A number associated with an abstract concept, such as the environmental quality treated in this work, results always in a complicated task to be performed both for the analysis and the interpretation. The computer interface provide users with the facility of tracking the whole graph and knowing more precisely what values of relations are causing the most or the least effect on the environmental issue under study.

4. Conclusions

The analysis of the environmental state situated in a precise moment, for instance, a specific year, does not reveal relevant information because the variables involved in an environmental state are changing dynamically with the time. Instead, the behavior of an indicator during a period of time, for instance 10 years, can provide us with more useful information that allows to project behaviors into short, medium and long terms. Moreover, if behaviors due to interactions between indicators are available, the analysis becomes closer to the reality, because the problem of the environmental state is characterized by multiple interactions.

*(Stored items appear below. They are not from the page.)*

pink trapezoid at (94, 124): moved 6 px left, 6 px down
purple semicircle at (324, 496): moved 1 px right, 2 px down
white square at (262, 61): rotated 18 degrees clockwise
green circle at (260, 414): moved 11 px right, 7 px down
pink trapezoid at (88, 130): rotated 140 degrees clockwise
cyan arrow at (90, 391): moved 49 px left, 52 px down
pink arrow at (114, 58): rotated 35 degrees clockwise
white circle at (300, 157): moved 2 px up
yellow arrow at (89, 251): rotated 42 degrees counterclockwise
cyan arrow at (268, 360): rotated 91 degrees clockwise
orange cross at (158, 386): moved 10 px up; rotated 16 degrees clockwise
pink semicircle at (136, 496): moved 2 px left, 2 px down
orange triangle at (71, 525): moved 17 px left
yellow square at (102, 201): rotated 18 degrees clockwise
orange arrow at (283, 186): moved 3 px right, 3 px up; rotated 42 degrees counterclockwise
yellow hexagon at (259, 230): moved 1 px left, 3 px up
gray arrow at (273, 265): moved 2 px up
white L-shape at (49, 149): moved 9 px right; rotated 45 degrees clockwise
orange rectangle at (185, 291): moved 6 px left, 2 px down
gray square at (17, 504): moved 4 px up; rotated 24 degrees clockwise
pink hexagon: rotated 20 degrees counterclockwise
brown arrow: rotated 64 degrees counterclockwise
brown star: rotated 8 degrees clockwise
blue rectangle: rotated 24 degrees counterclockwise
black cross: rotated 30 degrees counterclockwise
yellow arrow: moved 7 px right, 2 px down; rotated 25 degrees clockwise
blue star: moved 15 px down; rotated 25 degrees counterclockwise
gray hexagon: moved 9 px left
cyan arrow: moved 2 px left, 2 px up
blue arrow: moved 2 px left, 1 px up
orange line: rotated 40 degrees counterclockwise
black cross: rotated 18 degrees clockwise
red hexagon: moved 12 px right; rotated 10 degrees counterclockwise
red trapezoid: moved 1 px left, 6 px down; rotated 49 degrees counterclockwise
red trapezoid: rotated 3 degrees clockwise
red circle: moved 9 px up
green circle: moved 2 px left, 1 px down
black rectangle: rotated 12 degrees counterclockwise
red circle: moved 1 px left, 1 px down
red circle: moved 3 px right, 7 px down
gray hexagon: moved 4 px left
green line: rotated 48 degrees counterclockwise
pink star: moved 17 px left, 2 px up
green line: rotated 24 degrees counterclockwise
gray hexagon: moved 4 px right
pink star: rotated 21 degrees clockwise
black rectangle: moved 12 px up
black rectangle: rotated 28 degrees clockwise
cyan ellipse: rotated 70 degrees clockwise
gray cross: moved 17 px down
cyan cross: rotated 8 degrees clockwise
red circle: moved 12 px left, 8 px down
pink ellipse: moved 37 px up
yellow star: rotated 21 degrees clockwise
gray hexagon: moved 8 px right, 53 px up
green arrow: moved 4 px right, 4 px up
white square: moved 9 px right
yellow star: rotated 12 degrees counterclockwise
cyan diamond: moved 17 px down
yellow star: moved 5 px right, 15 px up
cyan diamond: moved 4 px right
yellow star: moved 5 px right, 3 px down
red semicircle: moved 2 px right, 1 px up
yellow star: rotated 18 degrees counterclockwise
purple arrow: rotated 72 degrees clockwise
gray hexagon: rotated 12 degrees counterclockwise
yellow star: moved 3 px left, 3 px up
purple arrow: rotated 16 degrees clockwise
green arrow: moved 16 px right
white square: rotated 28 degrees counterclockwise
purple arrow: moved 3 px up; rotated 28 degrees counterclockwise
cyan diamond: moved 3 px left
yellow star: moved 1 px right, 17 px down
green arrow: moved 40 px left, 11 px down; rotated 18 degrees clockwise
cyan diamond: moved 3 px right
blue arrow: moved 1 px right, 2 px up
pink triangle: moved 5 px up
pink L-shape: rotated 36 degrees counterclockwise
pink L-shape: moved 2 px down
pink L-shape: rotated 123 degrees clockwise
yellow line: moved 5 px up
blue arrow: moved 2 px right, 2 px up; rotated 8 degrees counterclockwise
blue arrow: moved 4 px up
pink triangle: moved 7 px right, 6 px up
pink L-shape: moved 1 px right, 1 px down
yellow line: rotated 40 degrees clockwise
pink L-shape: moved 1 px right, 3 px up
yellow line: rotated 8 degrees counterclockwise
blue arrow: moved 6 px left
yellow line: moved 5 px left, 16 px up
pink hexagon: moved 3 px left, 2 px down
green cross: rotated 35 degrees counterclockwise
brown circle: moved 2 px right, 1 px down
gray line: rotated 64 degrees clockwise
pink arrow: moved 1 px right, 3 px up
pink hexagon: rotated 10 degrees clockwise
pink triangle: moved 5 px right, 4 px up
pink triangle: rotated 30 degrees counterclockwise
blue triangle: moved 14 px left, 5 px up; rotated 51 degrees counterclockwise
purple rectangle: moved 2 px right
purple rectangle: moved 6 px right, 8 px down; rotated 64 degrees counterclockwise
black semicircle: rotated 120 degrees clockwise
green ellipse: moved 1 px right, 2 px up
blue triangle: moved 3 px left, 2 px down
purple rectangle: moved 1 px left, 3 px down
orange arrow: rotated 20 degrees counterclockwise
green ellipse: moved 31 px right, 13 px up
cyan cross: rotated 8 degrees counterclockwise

Nevertheless, the construction of such models becomes significantly harder to be achieved. The method that we proposed aimed at quantifying the effects of interactions between indicators on the state of an environmental issue. The interactions were expressed by behaviors of relations between pairs of variables during a period of time, instead of doing it in a precise moment. Such relations were put together in directed graph, were links represented the relations and nodes the environmental variables. This way of doing could provide us with information to project behaviors of relations between environmental indicators into short, medium and long terms. In addition, the fact of representing the interactions in a unique graph could highlight the most relevant variables and relations that influence the most, or the least, in the behavior of the state of the environmental issue under study. This fact results in an important aspect in the analysis and interpretation of the behaviors associated with the relations of the graph.

The operations associated with behaviors between related environmental variables reflected, in coherent way, the result of the interactions shown in the graph. As shown in this paper, if the behaviors of interactions are situated within one of the three regions considered, we will be able to know whether an interaction behavior is representing a high, medium or low risk to the environmental issue under study.

The interactive method to analyze the graph facilitates this interpretation, because we can go downstream until getting concrete information about indicators which can reveal a precise cause of a given value.

This work showed an advance of the development of an environmental issue related with the quality of the environmental state of the State of Morelos in Mexico. We need to add more indicators, which are under development, to complete the study. However, we aimed at showing how the methodology and the involved methods work in the construction of the graph and the interactive analysis to facilitate its interpretation. The method used for that purpose is enough flexible and adaptable to facilitate modifications and the update of the graph that represents the study of environmental issue.


We would like to express our acknowledgements to CONACYT-FOMIX of the Mexican Government of the State of Morelos, Mexico, for the financial support under the project No. 189949.